▸ **Lista de exercícios**:
a – Resuma em poucas frases o parágrafo do texto em estudo que começa com "Enquanto organizo minha agenda", mantendo os fatos principais.
b – Prossiga a crônica sobre a discussão por causa do carro parado diante do salão, começando logo após a última frase do texto em estudo.

▸ **Texto em estudo**:
Este blog não foi criado para quem já fechou as persianas de sua mente e cuidadosamente as fixou para que nenhum filete de luz de novas idéias penetre e perturbe sua sonolenta e estagnante zona de conforto. Este blog é para os poucos que querem entrar na terra firme da experiência direta por não verem outro caminho mais seguro a tomar.

02 outubro 2007

Dignidade Aburguesada

Manhã de sol.
Enquanto organizo minha agenda do dia, uma discussão acalorada inicia-se bem ao lado da loja, entre uma jovem gestante e meu vizinho cabeleireiro. Seu salão, durante a madrugada, serve de garagem para o carro do filho da proprietária do prédio. Quase todas as manhãs, apesar da guia da sua calçada ser rebaixada e pintada com o amarelo de atenção, além de ser uma porta de garagem, sempre tem alguém que insiste em estacionar seu carro diante do salão. Já se tornou comum, pela manhã, ver o jovem cabeleireiro ou o proprietário do veículo estacionado em sua garagem, saírem de porta em porta a procura do dono do veículo estacionado de forma extremamente irregular (detalhe: há uma placa de proibido estacionar a cinco metros daquele local). Apesar da placa, como nunca há a presença de policiais neste local, ninguém respeita a sinalização.

▸ **Dados registrados**:
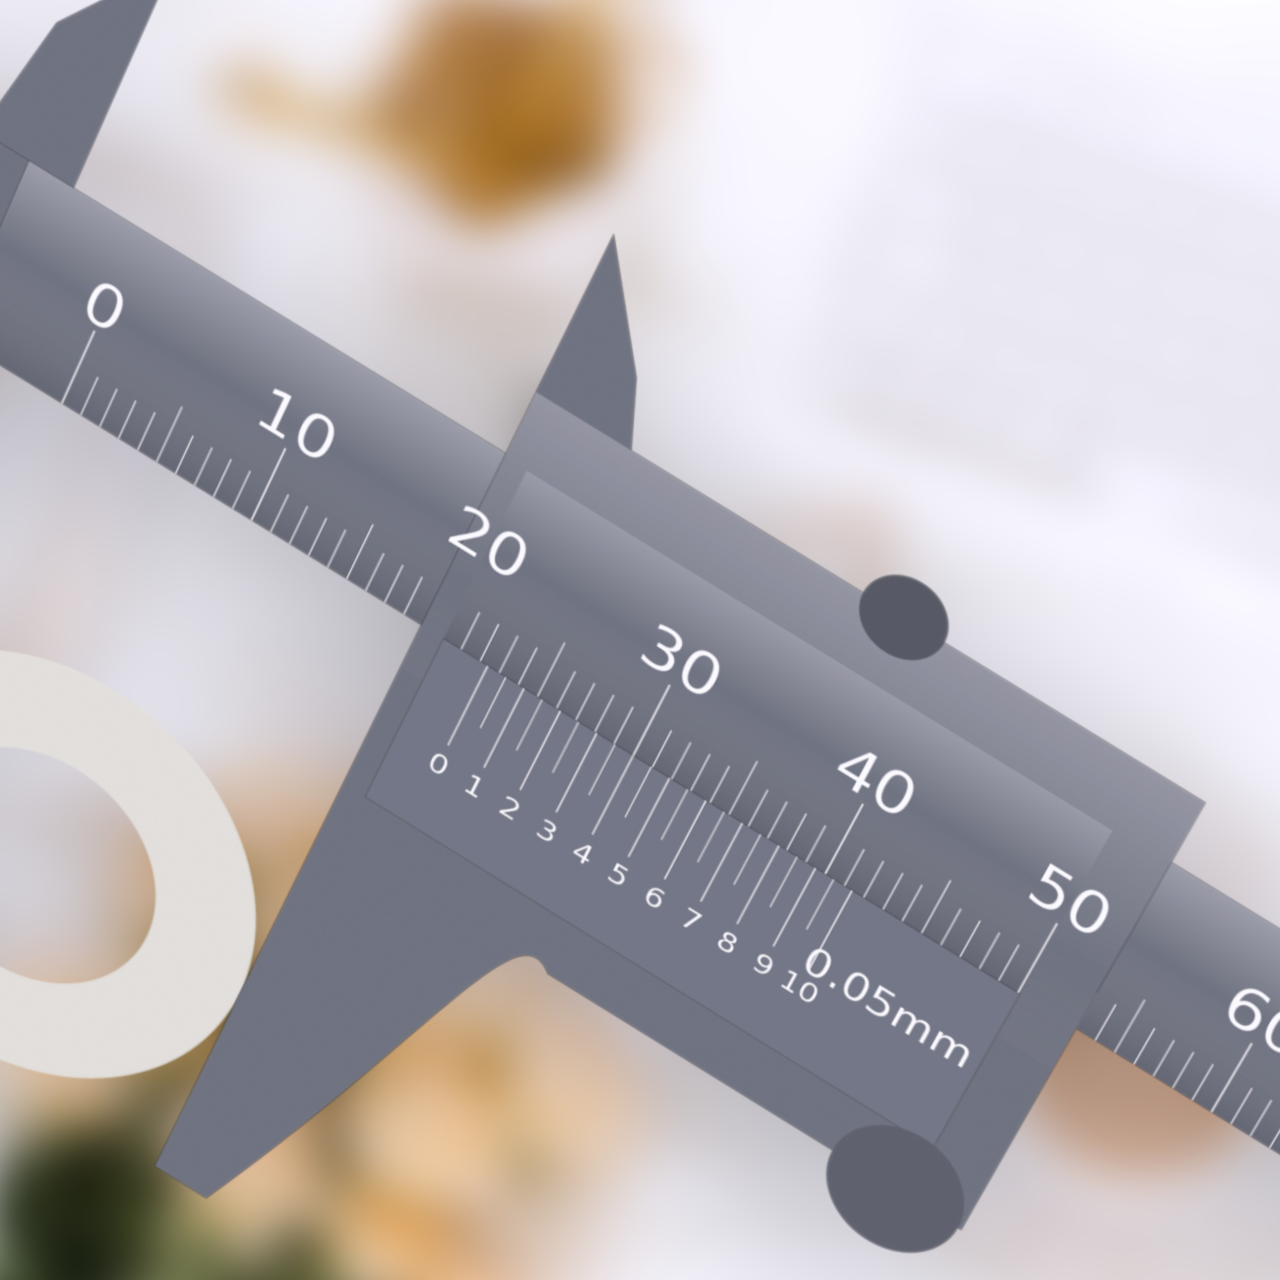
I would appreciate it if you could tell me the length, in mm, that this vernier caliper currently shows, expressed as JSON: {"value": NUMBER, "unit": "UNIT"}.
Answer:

▸ **Respostas**:
a – Enquanto organizo minha agenda, uma jovem gestante e meu vizinho cabeleireiro começam a discutir ao lado da loja. De madrugada, o salão dele serve de garagem para o carro do filho da proprietária do prédio. Ainda assim, quase toda manhã alguém estaciona diante do salão. Isso acontece embora a guia seja rebaixada e pintada de amarelo e haja uma placa de proibido estacionar a cinco metros dali. Por isso, o cabeleireiro ou o dono do carro guardado costuma sair de porta em porta à procura do responsável pelo veículo. Como nunca há policiais no local, ninguém respeita a sinalização.

b –
Depois de quase quarenta minutos de atraso e a perca do primeiro cliente devido o fato de seu salão ainda não estar preparado para o atendimento, seus ânimos começaram a aflorar.
Numa tentativa desesperada de fazer com que o dono do automóvel aparecesse, ambos começaram a balançar a Pajeiro preta com a esperança de conseguir seu contento através do disparar do seu alarme. Bem no instante em que ambos começaram a balançar o automóvel, a jovem gestante, proprietária do automóvel, vinha pela calçada a passos curtos. Ao ver os dois “marmanjos” balançando seu automóvel, começou a gritar de forma estérica. Apesar de pequenina, sua fúria era gigantesca.
- Quem você pensa que é para colocar a mão na propriedade alheia? Está maluco?
- Você estacionou em local proibido a mais de quarenta minutos, não está vendo? – Disse-lhe apontando para a placa afixada no poste.
- Não interessa! Quem você pensa que é para colocar a mão no meu carro?
- Você está completamente errada e ainda se acha no direito de cantar de galo?
- Você não é digno da vizinhança que tem...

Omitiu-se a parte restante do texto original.